━━━━━ ENTRIES SUPPLIED ━━━━━
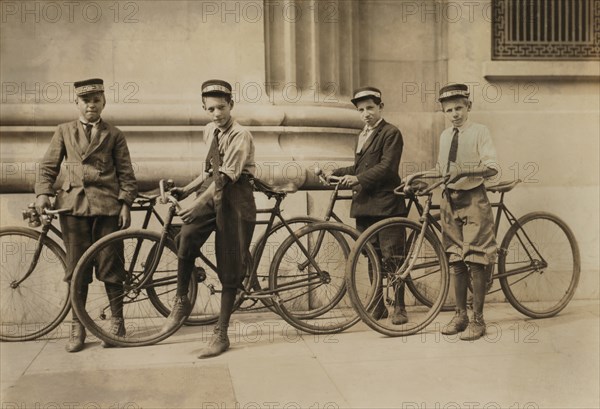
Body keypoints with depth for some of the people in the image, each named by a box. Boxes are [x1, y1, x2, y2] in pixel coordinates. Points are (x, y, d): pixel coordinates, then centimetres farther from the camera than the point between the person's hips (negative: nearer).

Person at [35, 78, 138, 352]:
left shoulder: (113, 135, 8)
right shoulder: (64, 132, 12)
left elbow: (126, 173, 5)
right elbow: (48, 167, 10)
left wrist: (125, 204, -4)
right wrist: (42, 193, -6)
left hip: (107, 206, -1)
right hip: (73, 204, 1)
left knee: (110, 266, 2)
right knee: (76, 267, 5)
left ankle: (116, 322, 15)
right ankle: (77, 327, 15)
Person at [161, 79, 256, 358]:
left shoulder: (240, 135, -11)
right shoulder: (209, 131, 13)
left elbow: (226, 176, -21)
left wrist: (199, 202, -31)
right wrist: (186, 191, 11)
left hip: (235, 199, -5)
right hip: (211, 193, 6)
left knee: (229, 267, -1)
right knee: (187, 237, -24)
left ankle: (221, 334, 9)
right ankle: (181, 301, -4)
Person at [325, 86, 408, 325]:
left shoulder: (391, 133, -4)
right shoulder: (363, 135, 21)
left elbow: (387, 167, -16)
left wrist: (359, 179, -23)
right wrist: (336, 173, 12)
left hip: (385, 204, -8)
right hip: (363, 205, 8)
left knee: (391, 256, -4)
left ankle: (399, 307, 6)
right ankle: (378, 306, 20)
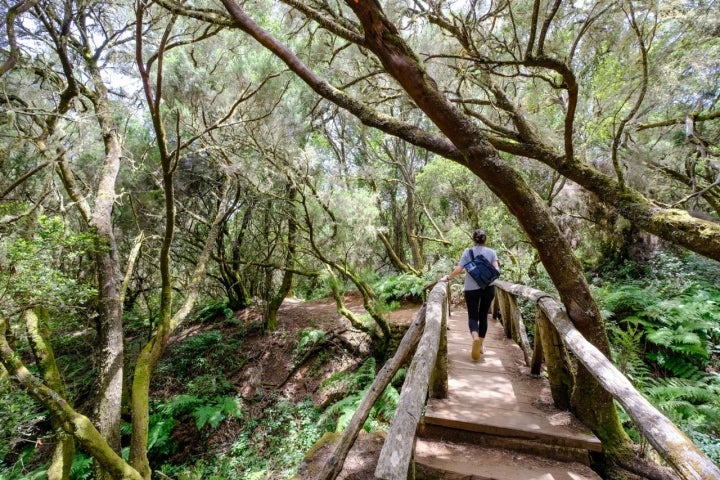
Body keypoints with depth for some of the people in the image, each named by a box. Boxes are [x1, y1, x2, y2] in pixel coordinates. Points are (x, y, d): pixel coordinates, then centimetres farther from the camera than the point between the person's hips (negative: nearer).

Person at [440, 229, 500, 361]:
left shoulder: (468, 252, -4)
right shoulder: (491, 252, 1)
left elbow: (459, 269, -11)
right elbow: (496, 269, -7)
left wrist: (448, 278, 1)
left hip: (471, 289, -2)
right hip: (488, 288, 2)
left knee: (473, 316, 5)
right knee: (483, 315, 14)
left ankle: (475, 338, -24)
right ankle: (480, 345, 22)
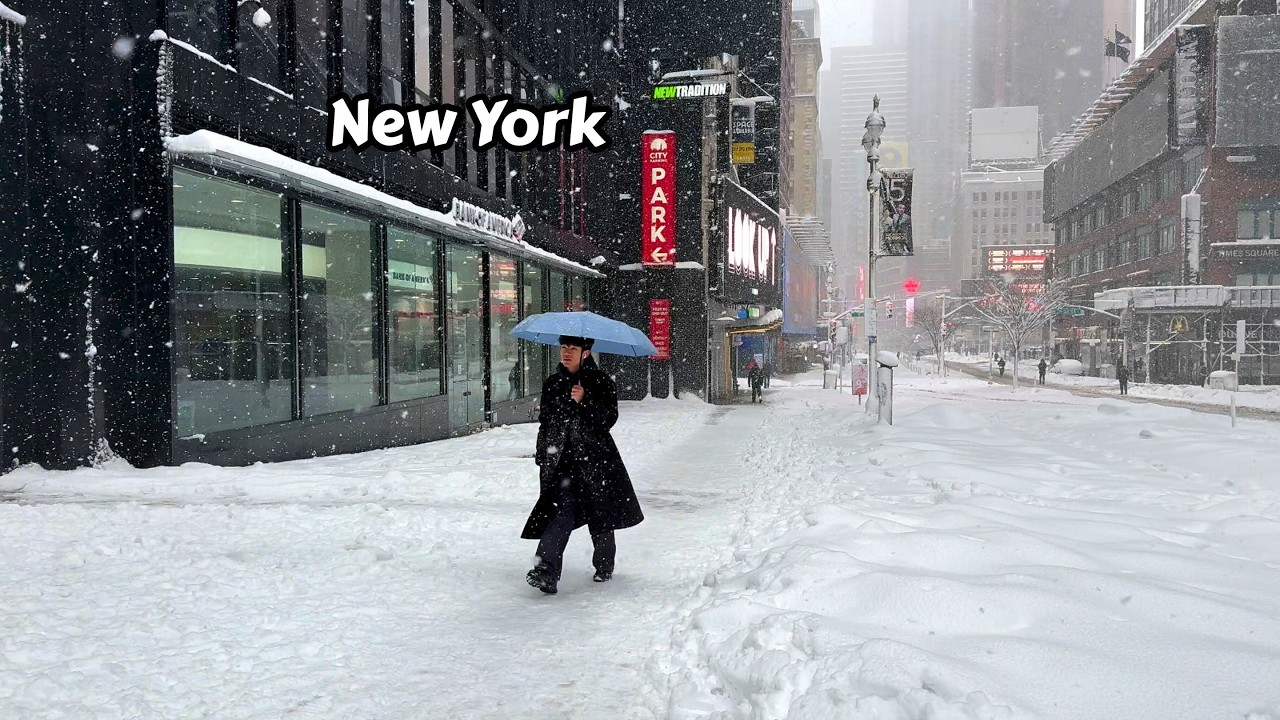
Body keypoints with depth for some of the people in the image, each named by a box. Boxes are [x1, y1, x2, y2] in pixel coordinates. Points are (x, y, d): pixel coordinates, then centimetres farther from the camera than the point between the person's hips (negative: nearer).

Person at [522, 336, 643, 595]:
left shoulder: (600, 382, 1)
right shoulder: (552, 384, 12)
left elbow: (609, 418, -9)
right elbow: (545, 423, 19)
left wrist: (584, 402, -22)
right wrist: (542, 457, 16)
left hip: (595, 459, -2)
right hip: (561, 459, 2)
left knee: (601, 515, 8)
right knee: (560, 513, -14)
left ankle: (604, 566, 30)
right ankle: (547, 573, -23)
━━━━━
━━━━━ ENTRIES SUPPLIED ━━━━━
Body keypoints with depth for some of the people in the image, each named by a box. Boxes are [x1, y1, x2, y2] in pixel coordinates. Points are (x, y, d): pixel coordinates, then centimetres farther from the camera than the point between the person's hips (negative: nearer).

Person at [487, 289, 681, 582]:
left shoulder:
━━━━━
**EXERCISE PROMPT**
Return, unchanged, the lines of the entries above that run from the line containing "left wrist: (359, 179, -23)" through the line containing "right ankle: (378, 306, 20)", with both end lines included and nothing added.

**RESPONSE AREA**
left wrist: (359, 179, -23)
right wrist: (336, 173, 12)
left hip: (385, 204, -8)
right hip: (363, 205, 8)
left knee: (391, 256, -4)
left ankle: (399, 307, 6)
right ankle: (378, 306, 20)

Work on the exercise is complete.